Stylometric Detection of AI-Generated Text in Twitter Timelines
Tharindu Kumarage, Joshua Garland, Amrita Bhattacharjee, Kirill Trapeznikov, Scott Ruston, Huan Liu
TL;DR
This work addresses the risk of AI-generated misinformation in Twitter timelines by introducing stylometric signals as an auxiliary cue to detect AI-authored tweets and to locate the point of human-to-AI author change. It proposes a fusion model that combines stylometric features with RoBERTa embeddings for detection and a StyloCPA change-point framework for localization, evaluated on an in-house dataset and TweepFake. Results show that stylometry improves detection performance for short timelines and enables effective change localization under limited training data, often outperforming PLM-only baselines. The approach provides a data-efficient, explainable pathway for detecting AI-generated content and for digital forensics on social platforms.

======

WHAT THIS EXERCISE ASKS
- a) Condense the paragraph of the summary on detecting AI-written tweets that begins "This work addresses the risk" into a bulleted list that keeps its main facts.
- b) Extend the summary on stylometric detection of AI-written tweets by writing what comes after its final sentence.

INFORMATION PROVIDED
======

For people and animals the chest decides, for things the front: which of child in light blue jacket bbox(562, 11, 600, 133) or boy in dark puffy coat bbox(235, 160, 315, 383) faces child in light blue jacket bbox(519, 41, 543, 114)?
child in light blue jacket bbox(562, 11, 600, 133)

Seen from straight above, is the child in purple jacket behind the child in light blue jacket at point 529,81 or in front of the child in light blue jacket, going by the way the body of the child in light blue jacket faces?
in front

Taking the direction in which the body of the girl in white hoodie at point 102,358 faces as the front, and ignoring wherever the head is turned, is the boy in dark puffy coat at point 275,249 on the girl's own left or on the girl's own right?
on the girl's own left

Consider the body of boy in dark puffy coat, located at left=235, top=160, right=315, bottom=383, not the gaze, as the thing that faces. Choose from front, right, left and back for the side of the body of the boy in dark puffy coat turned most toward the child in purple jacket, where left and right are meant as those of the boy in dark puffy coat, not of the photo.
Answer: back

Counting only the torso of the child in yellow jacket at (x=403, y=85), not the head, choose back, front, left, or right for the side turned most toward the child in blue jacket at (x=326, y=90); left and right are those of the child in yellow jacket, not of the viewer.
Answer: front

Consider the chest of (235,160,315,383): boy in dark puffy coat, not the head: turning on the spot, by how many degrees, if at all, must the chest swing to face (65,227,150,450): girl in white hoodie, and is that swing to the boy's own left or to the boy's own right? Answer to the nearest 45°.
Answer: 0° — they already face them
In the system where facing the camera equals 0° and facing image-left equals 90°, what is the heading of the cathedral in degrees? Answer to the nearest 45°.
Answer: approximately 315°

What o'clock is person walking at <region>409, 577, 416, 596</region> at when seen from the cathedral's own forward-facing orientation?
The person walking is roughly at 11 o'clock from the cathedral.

======

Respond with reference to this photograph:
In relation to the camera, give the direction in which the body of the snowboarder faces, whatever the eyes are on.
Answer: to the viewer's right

======

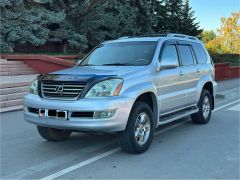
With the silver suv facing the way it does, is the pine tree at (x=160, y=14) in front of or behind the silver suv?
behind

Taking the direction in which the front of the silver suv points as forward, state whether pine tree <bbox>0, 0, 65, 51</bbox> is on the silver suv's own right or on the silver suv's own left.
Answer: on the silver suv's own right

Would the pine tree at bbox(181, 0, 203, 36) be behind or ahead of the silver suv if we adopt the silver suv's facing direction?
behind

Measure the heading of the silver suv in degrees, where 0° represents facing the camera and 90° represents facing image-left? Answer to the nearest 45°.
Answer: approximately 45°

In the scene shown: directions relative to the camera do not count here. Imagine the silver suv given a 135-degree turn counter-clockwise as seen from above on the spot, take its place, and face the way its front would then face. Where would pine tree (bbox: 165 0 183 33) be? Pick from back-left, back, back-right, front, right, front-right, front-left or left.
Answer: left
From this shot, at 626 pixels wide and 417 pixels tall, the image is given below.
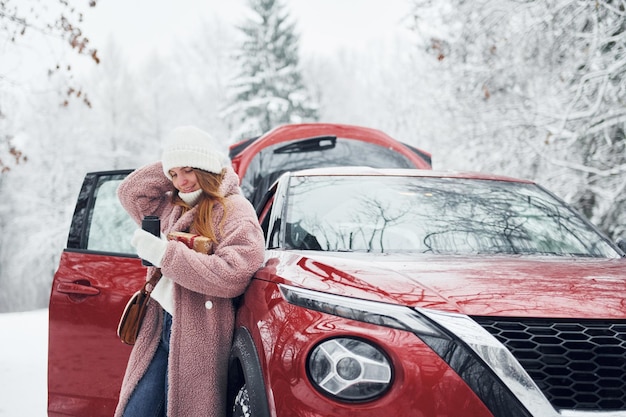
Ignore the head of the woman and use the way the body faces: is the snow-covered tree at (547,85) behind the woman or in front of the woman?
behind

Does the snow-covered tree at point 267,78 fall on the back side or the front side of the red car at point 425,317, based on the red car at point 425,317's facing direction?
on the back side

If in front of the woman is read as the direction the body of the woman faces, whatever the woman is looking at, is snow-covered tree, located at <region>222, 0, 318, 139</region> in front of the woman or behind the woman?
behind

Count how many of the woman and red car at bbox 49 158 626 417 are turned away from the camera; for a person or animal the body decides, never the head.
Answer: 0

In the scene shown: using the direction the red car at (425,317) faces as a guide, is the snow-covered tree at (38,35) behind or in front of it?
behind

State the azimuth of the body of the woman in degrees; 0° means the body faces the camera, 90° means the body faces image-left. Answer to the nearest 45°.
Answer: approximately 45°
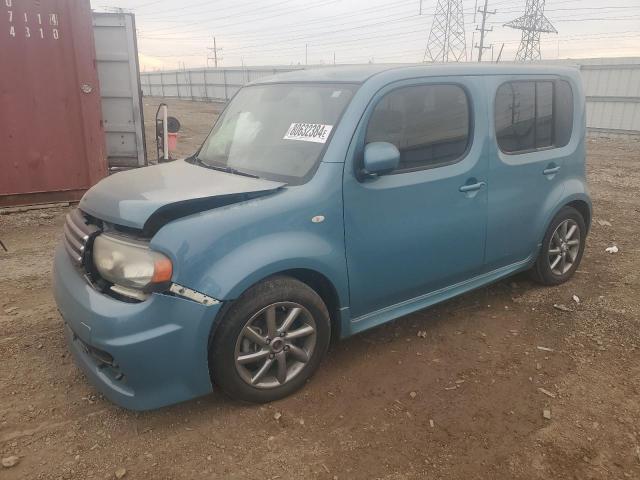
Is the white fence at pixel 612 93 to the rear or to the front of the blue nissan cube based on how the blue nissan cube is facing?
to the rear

======

RESULTS
- a)
- Aim: reduce the risk of AI-generated misinformation in Twitter timelines by using stylometric signals to detect AI-authored tweets and to find where authorship changes from human to AI.
- Detection: a fusion model that combines stylometric features with RoBERTa embeddings.
- Localization: a StyloCPA change-point framework.
- Evaluation: an in-house dataset and TweepFake.
- Results: stylometry improves detection on short timelines and allows effective change localization with limited training data, often beating PLM-only baselines.
- Value: a data-efficient, explainable approach to detecting AI-generated content and to digital forensics on social platforms.

- b)
Abstract
Recent advancements in pre-trained language models have enabled convenient methods for generating human-like text at a large scale. Though these generation capabilities hold great potential for breakthrough applications, it can also be a tool for an adversary to generate misinformation. In particular, social media platforms like Twitter are highly susceptible to AI-generated misinformation. A potential threat scenario is when an adversary hijacks a credible user account and incorporates a natural language generator to generate misinformation. Such threats necessitate automated detectors for AI-generated tweets in a given user's Twitter timeline. However, tweets are inherently short, thus making it difficult for current state-of-the-art pre-trained language model-based detectors to accurately detect at what point the AI starts to generate tweets in a given Twitter timeline. In this paper, we present a novel algorithm using stylometric signals to aid detecting AI-generated tweets. We propose models corresponding to quantifying stylistic changes in human and AI tweets in two related tasks: Task 1 - discriminate between human and AI-generated tweets, and Task 2 - detect if and when an AI starts to generate tweets in a given Twitter timeline. Our extensive experiments demonstrate that the stylometric features are effective in augmenting the state-of-the-art AI-generated text detectors.